Giró a la derecha, pisando el freno y mirando por el retrovisor. Al menos, este callejón era demasiado estrecho para que el BMW pudiera pasar. La moto estaba colocándose en posición. En cualquier momento, iba a adelantarle a toda velocidad. Vic zigzagueó para deshacerse de ella. Iban a ciento diez, ciento veinte, ciento veinticinco kilómetros por hora y se acercaban a un puente de madera sobre el río.

Luego, justo al llegar al puente, aparecieron en el otro extremo dos niños montando en bicicleta, justo en medio de la carretera.

– Mieeerda, mieeerda, mieeerda -dijo Vic.

Pisó el freno, tocó la bocina, pero no había tiempo. No iban a detenerse y no había sitio para adelantarlos. Ashley gritaba.

El coche se movió a la derecha, a la izquierda, a la derecha. Golpeó la barrera derecha del puente, cambió de dirección y golpeó la izquierda, rebotó, hizo medio trompo, luego volcó, botó en el aire, saltó por encima de la barrera de seguridad, atravesó la parte de madera de la superestructura del puente, lo astilló como si fueran palillos y cayó boca abajo. Las puertas traseras se abrieron y las maletas se precipitaron a toda velocidad con el coche hacia las marismas, que eran tan blandas y traicioneras como arenas movedizas.

El motociclista se bajó y, cojeando por la herida que se había hecho en la pierna cuando lo habían tirado de la moto hacía tan sólo unos minutos, se acercó al boquete del lateral del puente y miró abajo.

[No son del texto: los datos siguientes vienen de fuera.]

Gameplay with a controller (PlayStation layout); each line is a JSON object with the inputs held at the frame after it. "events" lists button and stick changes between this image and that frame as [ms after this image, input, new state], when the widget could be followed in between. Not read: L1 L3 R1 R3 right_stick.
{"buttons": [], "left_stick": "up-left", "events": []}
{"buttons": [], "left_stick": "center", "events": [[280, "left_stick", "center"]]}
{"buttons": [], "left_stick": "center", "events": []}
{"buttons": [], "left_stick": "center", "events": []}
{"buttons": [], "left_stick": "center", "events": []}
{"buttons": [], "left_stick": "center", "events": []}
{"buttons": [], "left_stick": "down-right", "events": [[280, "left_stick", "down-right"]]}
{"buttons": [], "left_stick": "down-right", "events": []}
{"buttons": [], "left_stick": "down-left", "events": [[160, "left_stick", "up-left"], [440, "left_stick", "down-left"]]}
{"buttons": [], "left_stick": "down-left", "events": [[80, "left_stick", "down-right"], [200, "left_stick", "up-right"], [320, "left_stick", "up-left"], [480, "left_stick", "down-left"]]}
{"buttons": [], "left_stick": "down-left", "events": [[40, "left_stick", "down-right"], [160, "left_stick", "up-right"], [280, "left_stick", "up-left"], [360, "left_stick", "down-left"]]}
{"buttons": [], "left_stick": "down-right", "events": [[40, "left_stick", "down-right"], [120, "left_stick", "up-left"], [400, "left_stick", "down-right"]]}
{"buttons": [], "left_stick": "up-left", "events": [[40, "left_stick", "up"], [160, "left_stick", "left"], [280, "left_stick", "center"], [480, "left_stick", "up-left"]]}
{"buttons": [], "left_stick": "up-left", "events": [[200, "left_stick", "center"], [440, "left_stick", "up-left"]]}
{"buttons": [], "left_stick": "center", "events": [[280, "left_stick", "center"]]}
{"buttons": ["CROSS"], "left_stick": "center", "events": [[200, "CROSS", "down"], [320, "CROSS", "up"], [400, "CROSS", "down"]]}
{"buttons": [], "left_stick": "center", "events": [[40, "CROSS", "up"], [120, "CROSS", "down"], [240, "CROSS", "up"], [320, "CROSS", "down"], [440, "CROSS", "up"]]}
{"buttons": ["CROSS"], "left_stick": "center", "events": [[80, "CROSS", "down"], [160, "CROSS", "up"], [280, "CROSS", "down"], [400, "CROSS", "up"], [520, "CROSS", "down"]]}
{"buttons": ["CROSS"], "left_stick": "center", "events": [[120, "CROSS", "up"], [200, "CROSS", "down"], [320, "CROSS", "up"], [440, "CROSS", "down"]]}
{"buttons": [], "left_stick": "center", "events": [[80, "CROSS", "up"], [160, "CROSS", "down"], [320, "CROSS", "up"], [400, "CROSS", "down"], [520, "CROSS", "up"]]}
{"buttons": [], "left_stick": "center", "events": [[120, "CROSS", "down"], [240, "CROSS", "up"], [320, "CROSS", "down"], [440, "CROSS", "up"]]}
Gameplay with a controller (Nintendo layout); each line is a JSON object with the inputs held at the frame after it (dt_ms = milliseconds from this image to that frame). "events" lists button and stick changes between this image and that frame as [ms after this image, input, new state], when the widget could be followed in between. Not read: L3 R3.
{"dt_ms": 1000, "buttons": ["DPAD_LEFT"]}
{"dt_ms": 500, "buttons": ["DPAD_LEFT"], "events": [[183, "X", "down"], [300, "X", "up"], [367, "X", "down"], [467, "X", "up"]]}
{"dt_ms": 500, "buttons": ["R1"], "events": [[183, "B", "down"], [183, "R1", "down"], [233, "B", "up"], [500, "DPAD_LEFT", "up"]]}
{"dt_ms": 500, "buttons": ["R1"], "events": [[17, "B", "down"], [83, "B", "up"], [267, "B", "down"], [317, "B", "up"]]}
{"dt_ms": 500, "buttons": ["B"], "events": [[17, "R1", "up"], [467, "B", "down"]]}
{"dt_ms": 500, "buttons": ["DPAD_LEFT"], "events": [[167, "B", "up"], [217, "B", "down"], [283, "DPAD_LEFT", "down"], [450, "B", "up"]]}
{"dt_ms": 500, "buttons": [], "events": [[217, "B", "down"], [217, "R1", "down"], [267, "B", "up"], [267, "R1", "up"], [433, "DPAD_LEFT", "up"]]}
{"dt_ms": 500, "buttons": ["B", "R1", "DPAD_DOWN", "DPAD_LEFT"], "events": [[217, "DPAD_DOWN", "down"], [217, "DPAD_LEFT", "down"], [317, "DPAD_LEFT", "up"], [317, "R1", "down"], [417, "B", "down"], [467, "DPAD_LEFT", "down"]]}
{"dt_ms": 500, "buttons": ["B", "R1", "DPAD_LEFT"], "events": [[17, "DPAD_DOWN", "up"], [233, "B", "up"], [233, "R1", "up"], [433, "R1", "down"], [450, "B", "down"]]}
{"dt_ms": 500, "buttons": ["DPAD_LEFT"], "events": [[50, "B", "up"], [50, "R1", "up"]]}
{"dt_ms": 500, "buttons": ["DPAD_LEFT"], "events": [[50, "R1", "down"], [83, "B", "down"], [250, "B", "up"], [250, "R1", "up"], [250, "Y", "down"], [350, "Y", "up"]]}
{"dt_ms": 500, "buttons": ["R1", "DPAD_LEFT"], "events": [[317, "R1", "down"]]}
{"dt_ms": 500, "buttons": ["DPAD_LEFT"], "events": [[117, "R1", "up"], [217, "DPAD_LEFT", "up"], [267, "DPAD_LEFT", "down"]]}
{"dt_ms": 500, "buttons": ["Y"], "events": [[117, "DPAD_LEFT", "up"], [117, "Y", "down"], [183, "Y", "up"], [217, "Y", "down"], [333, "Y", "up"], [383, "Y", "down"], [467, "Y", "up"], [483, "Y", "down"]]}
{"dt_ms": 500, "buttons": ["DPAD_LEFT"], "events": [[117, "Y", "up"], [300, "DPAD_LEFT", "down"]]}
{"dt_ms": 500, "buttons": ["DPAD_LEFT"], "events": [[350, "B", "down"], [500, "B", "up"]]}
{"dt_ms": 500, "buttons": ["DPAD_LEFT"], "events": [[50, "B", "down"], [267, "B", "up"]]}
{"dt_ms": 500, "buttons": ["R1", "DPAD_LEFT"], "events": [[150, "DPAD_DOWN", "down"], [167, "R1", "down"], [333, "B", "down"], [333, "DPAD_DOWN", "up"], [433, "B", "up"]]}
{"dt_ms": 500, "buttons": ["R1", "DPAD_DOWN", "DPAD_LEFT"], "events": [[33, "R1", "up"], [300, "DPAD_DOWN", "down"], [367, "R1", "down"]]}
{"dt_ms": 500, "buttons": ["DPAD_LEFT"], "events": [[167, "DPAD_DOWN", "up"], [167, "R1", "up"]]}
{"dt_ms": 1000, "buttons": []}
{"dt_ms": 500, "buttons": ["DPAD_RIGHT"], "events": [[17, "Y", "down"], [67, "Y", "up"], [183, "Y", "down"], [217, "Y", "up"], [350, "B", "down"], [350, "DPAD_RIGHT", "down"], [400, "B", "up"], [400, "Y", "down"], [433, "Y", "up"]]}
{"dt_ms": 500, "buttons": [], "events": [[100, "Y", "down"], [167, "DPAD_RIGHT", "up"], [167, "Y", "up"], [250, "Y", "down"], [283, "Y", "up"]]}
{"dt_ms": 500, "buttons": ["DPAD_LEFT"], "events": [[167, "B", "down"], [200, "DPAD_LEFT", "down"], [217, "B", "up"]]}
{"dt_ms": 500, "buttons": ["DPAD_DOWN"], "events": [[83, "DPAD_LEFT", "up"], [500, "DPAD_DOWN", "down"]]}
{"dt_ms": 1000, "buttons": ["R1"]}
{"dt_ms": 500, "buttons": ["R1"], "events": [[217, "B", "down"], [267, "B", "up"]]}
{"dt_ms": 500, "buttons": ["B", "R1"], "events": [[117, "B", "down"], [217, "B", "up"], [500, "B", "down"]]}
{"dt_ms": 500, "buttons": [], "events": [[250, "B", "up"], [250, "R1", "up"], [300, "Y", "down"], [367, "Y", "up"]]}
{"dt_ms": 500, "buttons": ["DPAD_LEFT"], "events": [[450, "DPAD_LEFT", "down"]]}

Lo único que pudo ver sobresaliendo del barro era el vientre negro y mugriento del Toyota. El resto del coche estaba hundido. Miró la carrocería, el tubo de escape y el silenciador, las cuatro ruedas aún girando. Luego, delante de sus ojos, el barro burbujeó alrededor del vehículo, como un caldero hirviendo, y momentos después el vientre y las ruedas comenzaron a desaparecer hasta que el barro se los tragó. Algunas burbujas grandes rompieron la superficie, como si hubieran perturbado la guarida subterránea de algún monstruo. Luego, nada.